Polska"Premier uważa, że ktoś chce go ograć"

"Premier uważa, że ktoś chce go ograć"

Donald Tusk postanowił nie zmieniać składu rządu do końca prezydencji ze względu na konsultacje z klubami parlamentarnymi rozpoczęte przez Bronisława Komorowskiego - wynika z ustaleń "Wprost". Rozmówca tygodnika twierdzi, że wynika to z "próby sił" między prezydentem a premierem.

"Premier uważa, że ktoś chce go ograć"
Źródło zdjęć: © PAP

11.10.2011 | aktual.: 11.10.2011 21:19

O tym, że prezydent zamierza prowadzić konsultacje w sprawie powołania nowego rządu, Donald Tusk dowiedział się w poniedziałek rano. - Premier uważa, że to próba upokorzenia go - mówi nieoficjalnie polityk PO, pytany przez "Wprost" o decyzję Tuska.

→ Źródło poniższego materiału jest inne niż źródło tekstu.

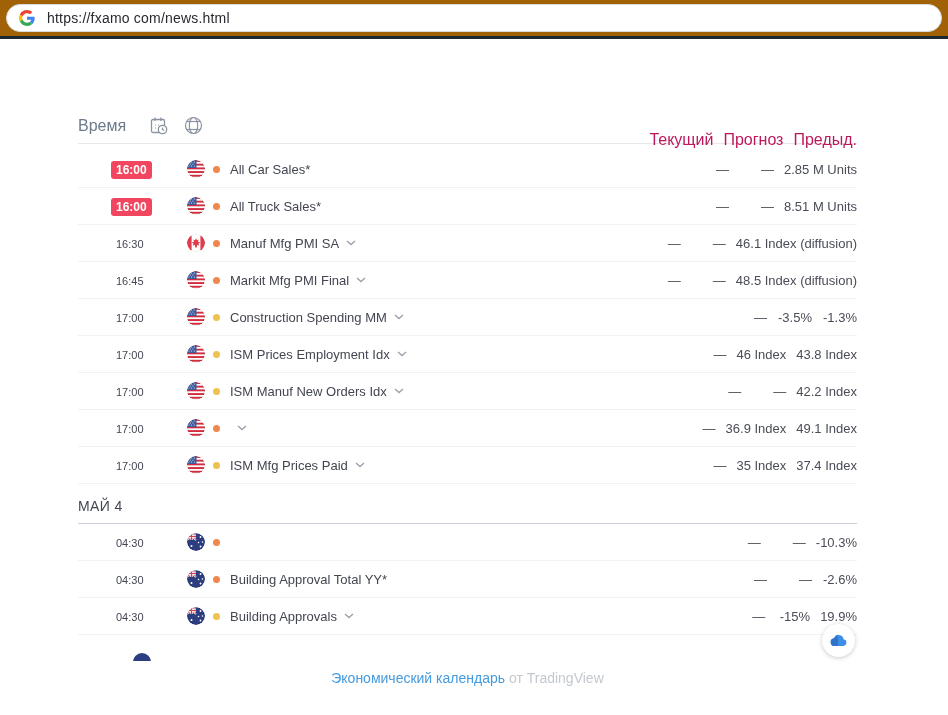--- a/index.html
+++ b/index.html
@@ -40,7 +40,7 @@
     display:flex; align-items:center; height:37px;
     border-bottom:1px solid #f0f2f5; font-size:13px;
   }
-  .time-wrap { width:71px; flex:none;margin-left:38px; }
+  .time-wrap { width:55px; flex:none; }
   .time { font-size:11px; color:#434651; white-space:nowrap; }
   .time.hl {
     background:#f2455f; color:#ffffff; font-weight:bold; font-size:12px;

- Przecież Platforma wygrała wybory bezdyskusyjnie i nie ma co konsultować, a Komorowski i tak będzie musiał desygnować Tuska - dowodzi rozmówca tygodnika. - Deklaracja o tym, że skład rządu nie zmieni się aż do końca prezydencji, to odpowiedź na zachowanie głowy państwa. Panowie się złapali i mamy do czynienia z klasyczną próbą sił - twierdzi polityk PO.

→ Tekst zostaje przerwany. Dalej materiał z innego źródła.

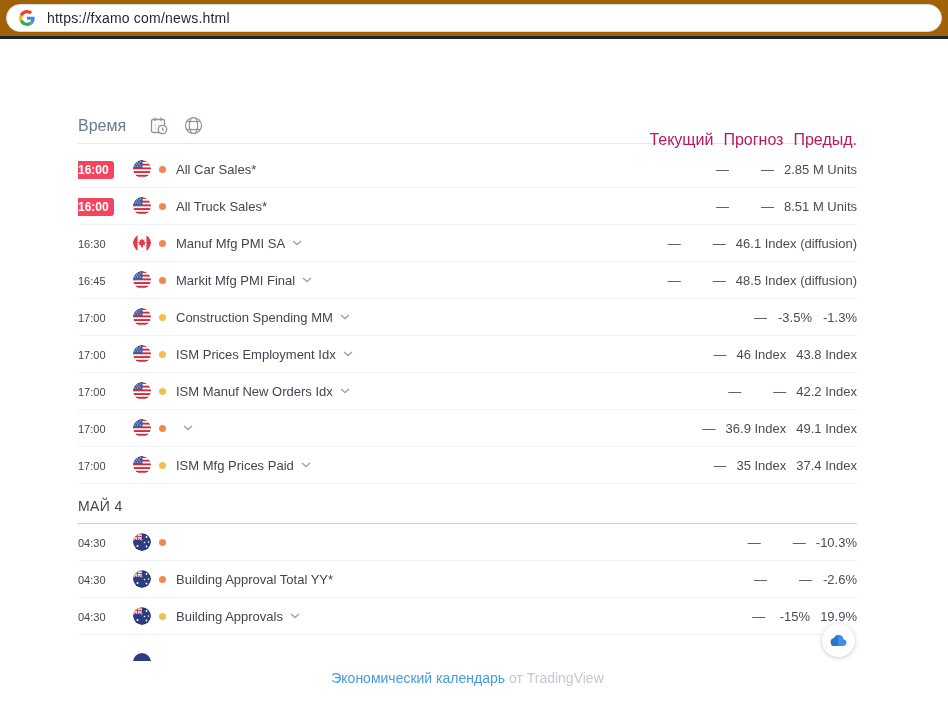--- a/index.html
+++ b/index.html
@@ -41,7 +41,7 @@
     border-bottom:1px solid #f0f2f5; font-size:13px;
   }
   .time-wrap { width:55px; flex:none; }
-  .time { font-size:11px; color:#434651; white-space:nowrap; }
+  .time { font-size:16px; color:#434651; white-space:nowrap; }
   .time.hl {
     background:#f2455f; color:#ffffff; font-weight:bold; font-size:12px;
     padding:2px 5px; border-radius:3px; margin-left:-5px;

Deklaracja premiera jest również efektem tego, że szef rządu w poniedziałek dowiedział się, iż Komorowski przed spotkaniem z nim przyjął na śniadaniu marszałka sejmu Grzegorza Schetynę. - Premier miał poczucie, że ktoś próbuje go ograć. Komorowski i Schetyna w ten sposób wykiwali go przecież dzień po wyborach prezydenckich, kiedy zawczasu porozumieli się wbrew niemu w sprawie obsady stanowiska marszałka sejmu - mówi polityk PO, przypominając, że wówczas Tusk liczył, że tę funkcję obejmie minister zdrowia Ewa Kopacz.

Rozmówca "Wprost" twierdzi, że Tusk najdalej za tydzień będzie się z tej deklaracji wycofywać. - Nie wyobrażam sobie, by chciał oglądać kilku swoich ministrów podczas ponownego odbierania nominacji - mówi polityk PO.